Landessynode der EKBO beginnt in Frankfurt und tagt in Berlin / Münzgeldannahme aus Klingelbeuteln wird zum Problem

von
erstellt am 26.Okt.2017 | 05:00 Uhr

Die Kirchen in Berlin und Brandenburg haben ein Bargeldproblem: Weil immer weniger Banken bereit sind, in großen Mengen Münzgelder anzunehmen, gibt es zunehmend Schwierigkeiten bei der Einzahlung der in den Gottesdiensten gesammelten Kollekten.

Selbst eine der Evangelischen Kirche nahestehende Bank nehme keine Einzahlungen von größeren Mengen Münzgeldes mehr an. Und die Einzahlung in Münzautomaten führe dazu, dass „zwei Mitarbeiterinnen einen ganzen Arbeitstag beschäftigt seien“, heißt es in einem Antrag der Kirchengemeinde Berlin-Bohnsdorf an die Landessynode der Evangelischen Kirche Berlin-Brandenburg-schlesische Oberlausitz (EKBO) , die gesternabend mit einem Gottesdienst in Frankfurt (Oder) eröffnet wurde. Noch bis Samstag wird sie in der Berliner Bartholomäuskirche tagen. Die Kirchengemeinde fordert die Landeskirche deswegen auf, möglichst noch vor dem Weihnachtsfest einen Rahmenvertrag mit einer Bank über die Bargeldannahme abzuschließen.

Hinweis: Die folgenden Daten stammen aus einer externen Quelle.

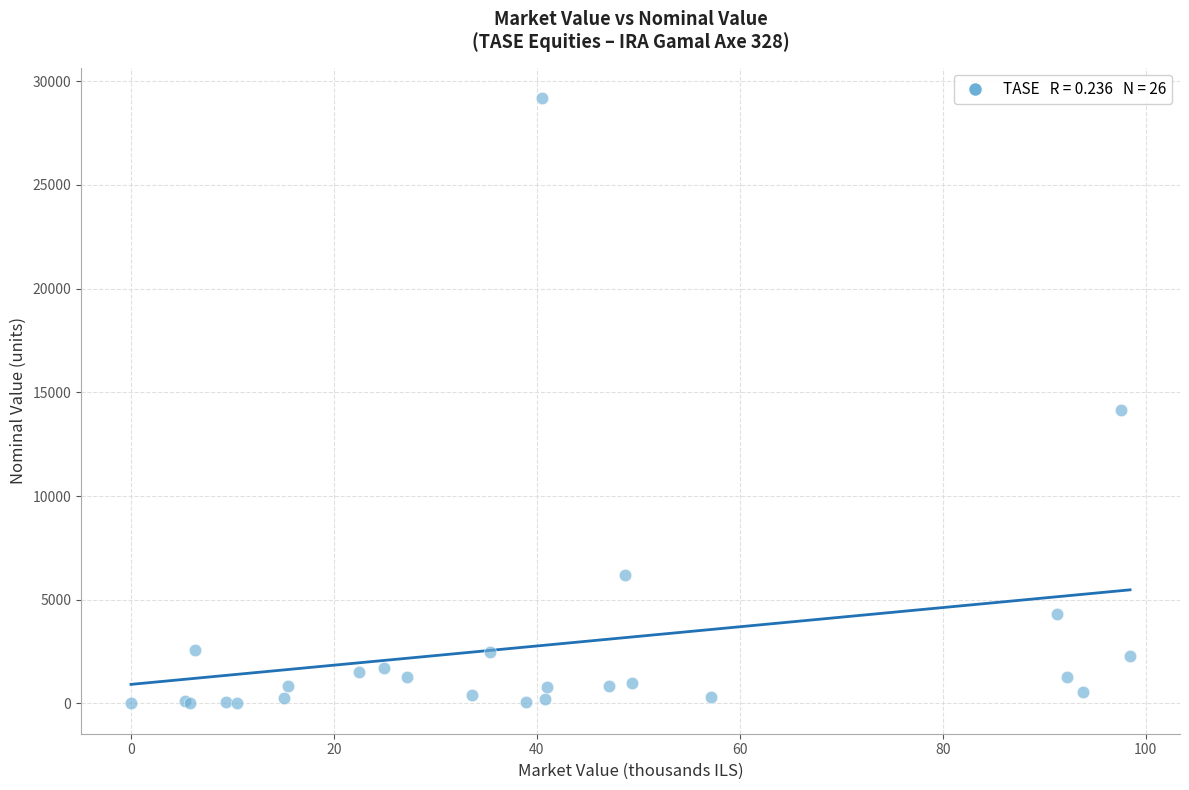

What Y value in the scatter plot is closest to 14601?

14153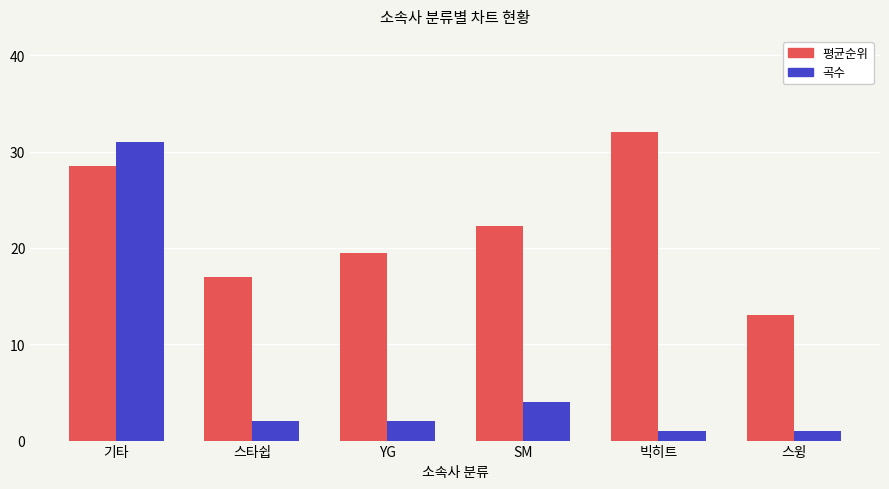

Which series has the largest total across all categories?

평균순위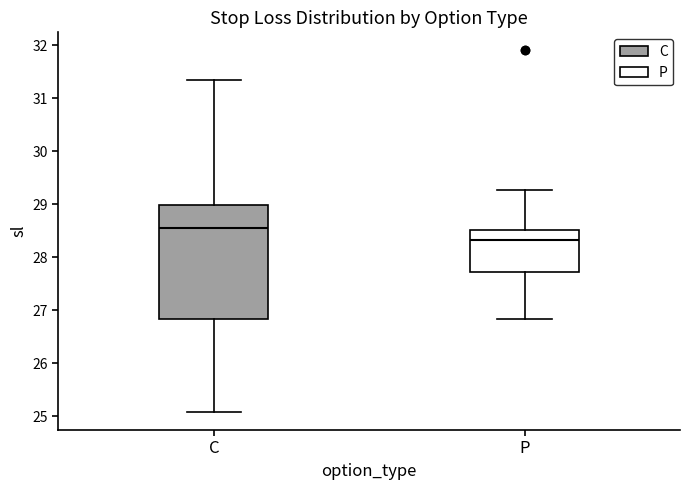

Reading left to right, read every box against the y-axis: the position of its median line, the range the box covers, and the ends of its whiskers. The values are not printed on the chart, so give them approximately, as read against the axis.

C: median 28.5, box 26.8 to 29.0, whiskers 25.1 to 31.4
P: median 28.3, box 27.7 to 28.5, whiskers 26.8 to 29.3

Der Schwerpunkt der diesjährigen Herbstsynode ist indes ein anderes Thema: Ausführlich will sich das protestantische Kirchenparlament der kirchlichen Friedensarbeit widmen. Vorträge des Potsdamer Klimaforschers Hans-Joachim Schellnhuber zum Zusammenhang von Friedensarbeit und Klimaschutz sowie des EKD-Friedensbeauftragten Renke Brahms stehen dazu auf dem Programm der Kirchenparlamentarier. Beschlossen werden soll zudem ein Nachtragshaushalt für 2017 sowie ein Doppelhaushalt für die kommenden beiden Jahre, in dem für 2018 rund 393 Millionen Euro und für 2019 rund 395 Millionen Euro eingeplant sind. Der Nachtragshaushalt wurde erforderlich, weil die Evangelische Landeskirche rund 16,4 Millionen Euro mehr Kirchensteuern einnehmen konnte, als ursprünglich erwartet. Davon sollen allein 1,5 Millionen Euro in einen von der Synode beschlossenen Sonderfonds für Baumaßnahmen fließen. Diskutiert werden soll auf der Synode zudem die Situation von so genannten Prädikanten – dabei handelt es sich um Ehrenamtliche, die in den Gemeinden zur Unterstützung der Pfarrer mit der Leitung von Gottesdiensten beauftragt sind. Wie aus dem schriftlichen Bericht der Kirchenleitung für die Landessynode hervorgeht, der dieser Zeitung vorliegt, scheint es im Land Brandenburg zudem Probleme zwischen der Härtefallkommission für Asylfälle und dem Innenministerium in Potsdam zu geben. „Die Mitglieder der Härtefallkommission setzten sogar ihre Arbeit aus und ließen sie ruhen, weil es zwischen ihnen und dem brandenburgischen Innenminister große Meinungsverschiedenheiten gab, über die zahlreiche Gespräche geführt wurden“, heißt es in dem Text.